Crowdfunding is a term used to describe mass financing by numerous individuals and companies. The term has typically referred to online financing platforms for emerging businesses, but there has been an emergence in companies and developers that are using crowdfunding to raise capital for real estate projects. Before this emergence of real estate crowdfunding, traditional real estate investing was reserved for high net-worth individuals and private equity.
The main reason is that the costs of registering securities has typically been too costly for individual real estate projects. However, the current and anticipated exemptions that the Jumpstart Our Business Startups Act will provide has opened the door for growth in real estate crowdfunding. The JOBS Act was signed into federal law in 2012 and requires the Securities and Exchange Commission to write and/or modify rules regarding securities registration and disclosure requirements, with the goal of facilitating access to cost-effective capital for businesses.
Crowdfunding platforms allow investors to participate in individual deals involving the financing of apartments, hotels, office buildings and other commercial real estate projects. Through these models, investors purchase shares in individual buildings and share in their portion of the operating profits (and losses) associated with the building. Investors will typically receive a share in the rental income and the earnings from the sale of the building.
Though most investors can currently invest in real estate by purchasing shares in publicly traded Real Estate Investment Trusts (REITs), crowdfunding offers investors alternative opportunities to invest in particular buildings rather than a portfolio of buildings. Crowdfunding models are attractive because of the control that they provide investors to concentrate on particular projects and for their potential to produce higher returns for investors than REITs, which typically have more overhead cost due to the management of multiple buildings and registration requirements.
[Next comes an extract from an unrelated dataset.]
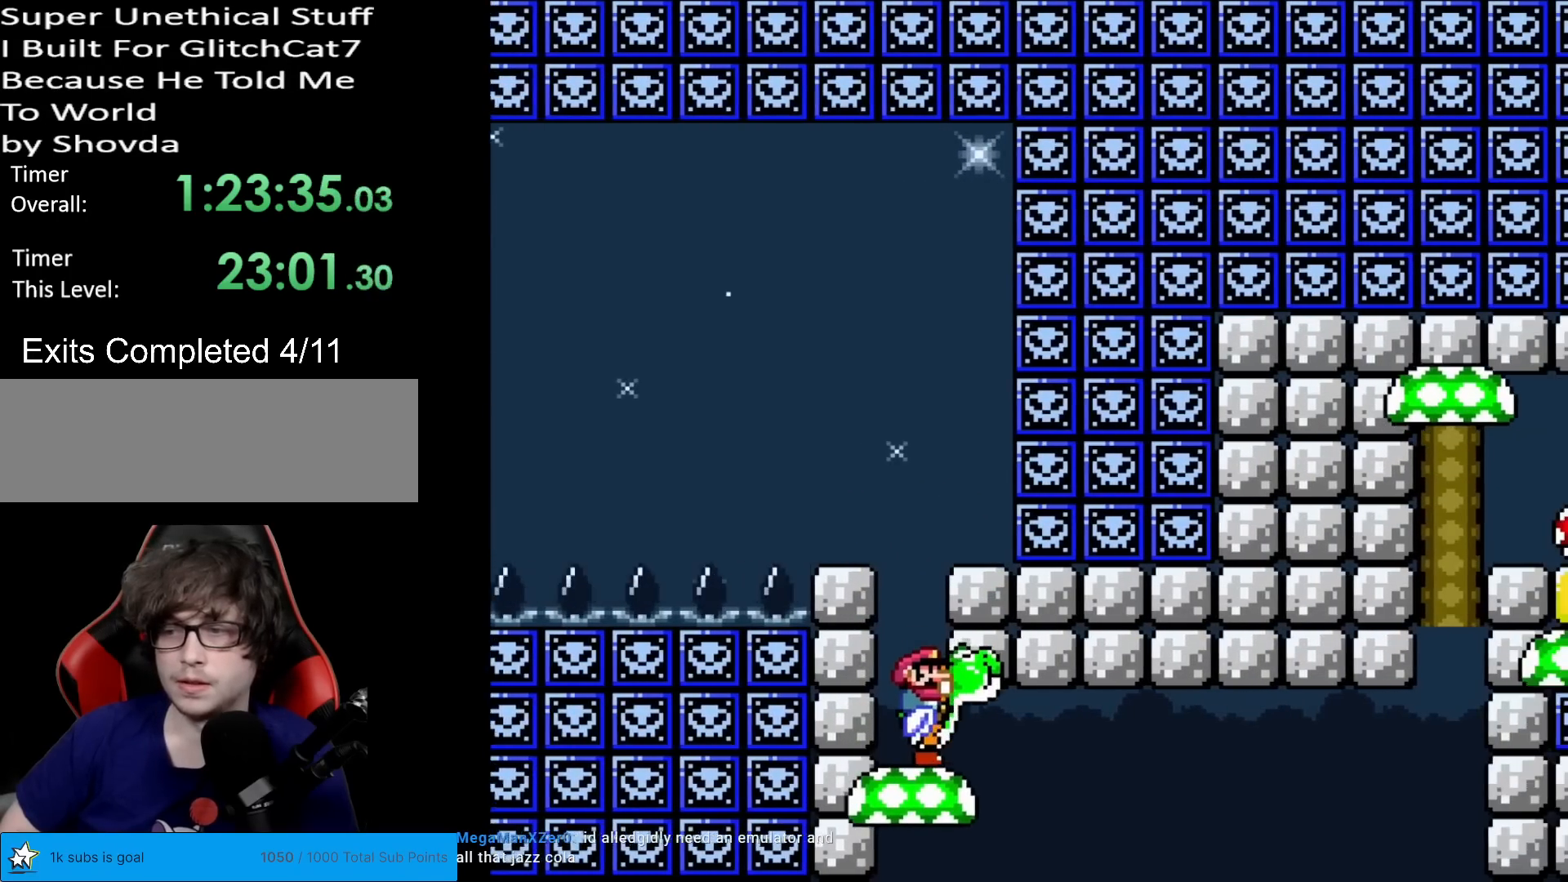
{"buttons": ["B", "Y", "DPAD_RIGHT"], "events": [[433, "B", "down"]]}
Real estate crowdfunding is a relatively new model for financing real estate acquisitions and investments, which means that we have not seen a full recession cycle to experience the potential fallouts regarding crowd-funded real estate deals gone bad. Additionally, real estate crowdfunding investments are highly illiquid. In addition to the underlying real estate being illiquid, many registration exemptions restrict the re-sale of the crowdfunded securities for a set period of time.
Therefore, investors should not expect to receive short-term returns when investing in real estate through crowdfunding. The public should also be aware that exemption from registration requirements does not exempt issuers from SEC anti-fraud rules or Tennessee Securities Division regulation. Investors should insist on adequate disclosures from issuers of crowdfunded real estate projects.